Bus mice are divided into 8255 and InPort types. These report info continuously at 30 or 60 Hz (though InPort mice have an option for reporting deltas only), and you get interrupts on events and then have to poll hardware ports for details. Bus mice are no longer widely available and there is no good reason to bother with them.

In addition to serial mice and bus mice, there are ``keyboard mice''. On PS/2s there are two identical-looking keyboard ports, labeled (with icons) ``mouse'' & ``keyboard''. Both are 6-pin mini-DINs that look like the regular PC keyboard port only smaller. Physically, the connector goes to the keyboard processor (often an 8042); electrically, it provides TTL levels (serial clock, serial data, ground and +5V); logically, it uses the same protocol as normal serial mice.
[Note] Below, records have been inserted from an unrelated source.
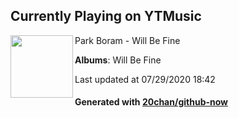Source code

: ## Currently Playing on YTMusic

[<img align="left" width="100" src="https://lh3.googleusercontent.com/lNng0suxEDdePfvKjJj7HlX7dmkex37Vejpe-cWgPSh__bHiN0VeuDAEJuO6GLi1IN3RnlBye4iSwOK4">](https://music.youtube.com/channel/UCMf9peLqN-v_PobnuvYtBuw)

Park Boram - Will Be Fine

**Albums**: Will Be Fine

Last updated at 07/29/2020 18:42

#### Generated with [20chan/github-now](https://github.com/20chan/github-now)


<!--
**20chan/20chan** is a ✨ _special_ ✨ repository because its `README.md` (this file) appears on your GitHub profile.

Here are some ideas to get you started:

- 🔭 I’m currently working on ...
- 🌱 I’m currently learning ...
- 👯 I’m looking to collaborate on ...
- 🤔 I’m looking for help with ...
- 💬 Ask me about ...
- 📫 How to reach me: ...
- 😄 Pronouns: ...
- ⚡ Fun fact: ...
-->
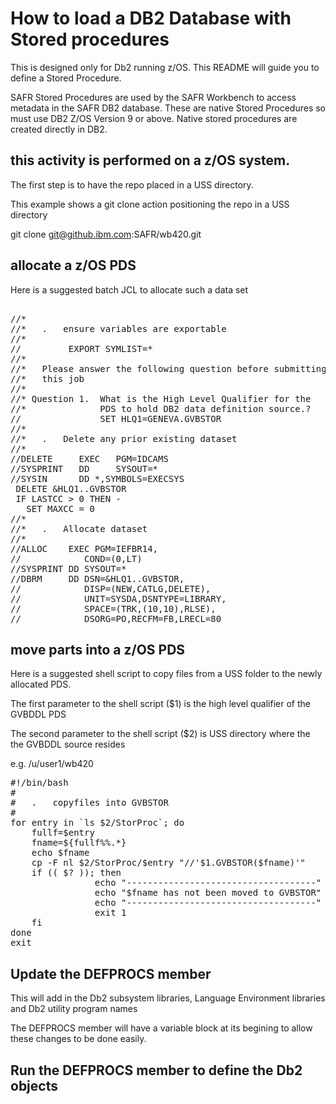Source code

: # How to load a DB2 Database with Stored procedures

This is designed only for Db2 running z/OS. This README
will guide you to define a Stored Procedure.

SAFR Stored Procedures are used by the SAFR Workbench 
to access metadata in the SAFR DB2 database. These are native
Stored Procedures so must use DB2 Z/OS Version 9 or above.
Native stored procedures are created directly in DB2.

## this activity is performed on a z/OS system.

   The first step is to have the repo placed in a USS directory.

   This example shows a git clone action positioning the repo
   in a USS directory

   git clone git@github.ibm.com:SAFR/wb420.git 

## allocate a z/OS PDS

   Here is a suggested batch JCL to allocate such a data set
<pre> 
//* 
//*   .   ensure variables are exportable
//*
//         EXPORT SYMLIST=*
//*
//*   Please answer the following question before submitting
//*   this job
//*
//* Question 1.  What is the High Level Qualifier for the 
//*              PDS to hold DB2 data definition source.?
//               SET HLQ1=GENEVA.GVBSTOR
//* 
//*   .   Delete any prior existing dataset
//*
//DELETE     EXEC   PGM=IDCAMS
//SYSPRINT   DD     SYSOUT=*
//SYSIN      DD *,SYMBOLS=EXECSYS
 DELETE &HLQ1..GVBSTOR
 IF LASTCC > 0 THEN -
   SET MAXCC = 0
//*
//*   .   Allocate dataset
//* 
//ALLOC    EXEC PGM=IEFBR14,
//            COND=(0,LT)
//SYSPRINT DD SYSOUT=* 
//DBRM     DD DSN=&HLQ1..GVBSTOR,
//            DISP=(NEW,CATLG,DELETE),
//            UNIT=SYSDA,DSNTYPE=LIBRARY,
//            SPACE=(TRK,(10,10),RLSE),
//            DSORG=PO,RECFM=FB,LRECL=80
</pre>
## move parts into a z/OS PDS

   Here is a suggested shell script to copy files from a USS folder 
   to the newly allocated PDS.

   The first parameter to the shell script ($1) is the high level
   qualifier of the GVBDDL PDS

   The second parameter to the shell script ($2) is USS directory 
   where the the GVBDDL source resides

   e.g. /u/user1/wb420
<pre>
#!/bin/bash  
# 
#   .   copyfiles into GVBSTOR  
#
for entry in `ls $2/StorProc`; do  
    fullf=$entry 
    fname=${fullf%%.*}
    echo $fname 
    cp -F nl $2/StorProc/$entry "//'$1.GVBSTOR($fname)'" 
    if (( $? )); then 
                echo "------------------------------------"
                echo "$fname has not been moved to GVBSTOR"
                echo "------------------------------------" 
                exit 1 
    fi 
done 
exit
</pre>
## Update the DEFPROCS member 

   This will add in the Db2 subsystem libraries, 
   Language Environment libraries
   and Db2 utility program names

   The DEFPROCS member will have a variable block at its
   begining to allow these changes to be done easily.
  
## Run the DEFPROCS member to define the Db2 objects
   

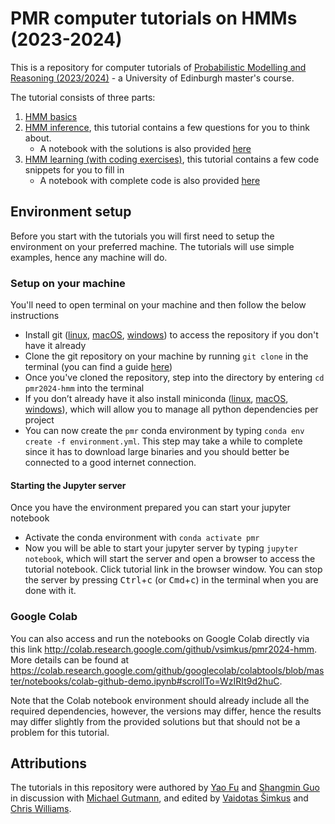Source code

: # PMR computer tutorials on HMMs (2023-2024)

This is a repository for computer tutorials of [Probabilistic Modelling and Reasoning (2023/2024)](https://opencourse.inf.ed.ac.uk/pmr/) - a University of Edinburgh master's course.

The tutorial consists of three parts:

1. [HMM basics](<./HMM basics.ipynb>)
2. [HMM inference](<./HMM inference with questions.ipynb>), this tutorial contains a few questions for you to think about.
    * A notebook with the solutions is also provided [here](<./HMM inference complete.ipynb>)
3. [HMM learning (with coding exercises)](<./HMM learning with code exercises.ipynb>), this tutorial contains a few code snippets for you to fill in
    * A notebook with complete code is also provided [here](<./HMM learning complete.ipynb>)

## Environment setup

Before you start with the tutorials you will first need to setup the environment on your preferred machine. The tutorials will use simple examples, hence any machine will do.

### Setup on your machine

You'll need to open terminal on your machine and then follow the below instructions

* Install git ([linux](https://git-scm.com/download/linux), [macOS](https://git-scm.com/download/mac), [windows](https://git-scm.com/download/win)) to access the repository if you don't have it already
* Clone the git repository on your machine by running `git clone` in the terminal (you can find a guide [here](https://docs.github.com/en/repositories/creating-and-managing-repositories/cloning-a-repository))
* Once you've cloned the repository, step into the directory by entering `cd pmr2024-hmm` into the terminal
* If you don’t already have it also install miniconda  ([linux](https://conda.io/projects/conda/en/latest/user-guide/install/linux.html), [macOS](https://conda.io/projects/conda/en/latest/user-guide/install/macos.html), [windows](https://conda.io/projects/conda/en/latest/user-guide/install/windows.html)), which will allow you to manage all python dependencies per project
* You can now create the `pmr` conda environment by typing `conda env create -f environment.yml`. This step may take a while to complete since it has to download large binaries and you should better be connected to a good internet connection.

#### Starting the Jupyter server

Once you have the environment prepared you can start your jupyter notebook

* Activate the conda environment with `conda activate pmr`
* Now you will be able to start your jupyter server by typing `jupyter notebook`, which will start the server and open a browser to access the tutorial notebook. Click tutorial link in the browser window. You can stop the server by pressing <kbd>Ctrl</kbd>+<kbd>c</kbd> (or <kbd>Cmd</kbd>+<kbd>c</kbd>) in the terminal when you are done with it.

### Google Colab

You can also access and run the notebooks on Google Colab directly via this link <http://colab.research.google.com/github/vsimkus/pmr2024-hmm>. More details can be found at <https://colab.research.google.com/github/googlecolab/colabtools/blob/master/notebooks/colab-github-demo.ipynb#scrollTo=WzIRIt9d2huC>.

Note that the Colab notebook environment should already include all the required dependencies, however, the versions may differ, hence the results may differ slightly from the provided solutions but that should not be a problem for this tutorial.

## Attributions

The tutorials in this repository were authored by [Yao Fu](https://github.com/FranxYao/) and [Shangmin Guo](https://github.com/Shawn-Guo-CN) in discussion with [Michael Gutmann](https://michaelgutmann.github.io/), and edited by [Vaidotas Šimkus](https://github.com/vsimkus) and [Chris Williams](https://homepages.inf.ed.ac.uk/ckiw/).
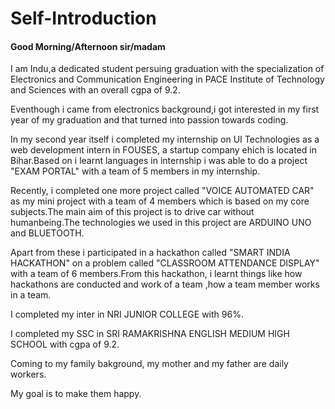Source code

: # Self-Introduction
<h4>Good Morning/Afternoon sir/madam</h4>
<p>I am Indu,a dedicated student persuing graduation with the specialization of Electronics and Communication Engineering in PACE Institute of Technology and Sciences with an overall cgpa of 9.2.</p>
<p>Eventhough i came from electronics background,i got interested in my first year of my graduation and that turned into passion towards coding.</p>
<p>In my second year itself i completed my internship on UI Technologies as a web development intern in FOUSES, a startup company ehich is located in Bihar.Based on i learnt languages in internship i was able to do a project "EXAM PORTAL" with a team of 5 members in my internship.</p>
<p>Recently, i completed one more project called "VOICE AUTOMATED CAR" as my mini project with a team of 4 members which is based on my core subjects.The main aim of this project is to drive car without humanbeing.The technologies we used in this project are ARDUINO UNO and BLUETOOTH.</p>
<p>Apart from these i participated in a hackathon called "SMART INDIA HACKATHON" on a problem called "CLASSROOM ATTENDANCE DISPLAY" with a team of 6 members.From this hackathon, i learnt things like how hackathons are conducted and work of a team ,how a team member works in a team.</p>
<p>I completed my inter in NRI JUNIOR COLLEGE with 96%.</p>
<p>I completed my SSC in SRI RAMAKRISHNA ENGLISH MEDIUM HIGH SCHOOL with cgpa of 9.2.</p>
<p>Coming to my family bakground, my mother and my father are daily workers.</p>
<p>My goal is to make them happy.</p>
The same keyboard processor that decodes the keyboard decodes the mouse. PS/2s have this port, many newer motherboards do as well. Confusingly, XFree86 thinks these keyboard mice are bus mice.

All things considered, Unix users are probably best off going with a serial mouse if their motherboard isn't one of the newer ones with a built-in PS/2 mouse. Most current clone motherboards give you two serial ports, so you can still dedicate one to this and still have one for the all-important modem. Not only are the compatibility issues less daunting, but a serial mouse loads the multitasking system less due to interrupt frequency.

6.2. Buying a Mouse

Beware that most clone vendors, being DOS oriented, bundle two-button M-type mice. Thus, you may have to buy your own three-button mouse. Ignore the adspeak about dpi and pick a mouse or trackball that feels good to your hand.

Your humble editor really, really likes the Logitech TrackMarble, an optical trackball that eliminates the chronic roller-fouling problems of the older TrackMan. They're well-supported by XFree86 (type MouseMan), so any Linux or BSD will accept them.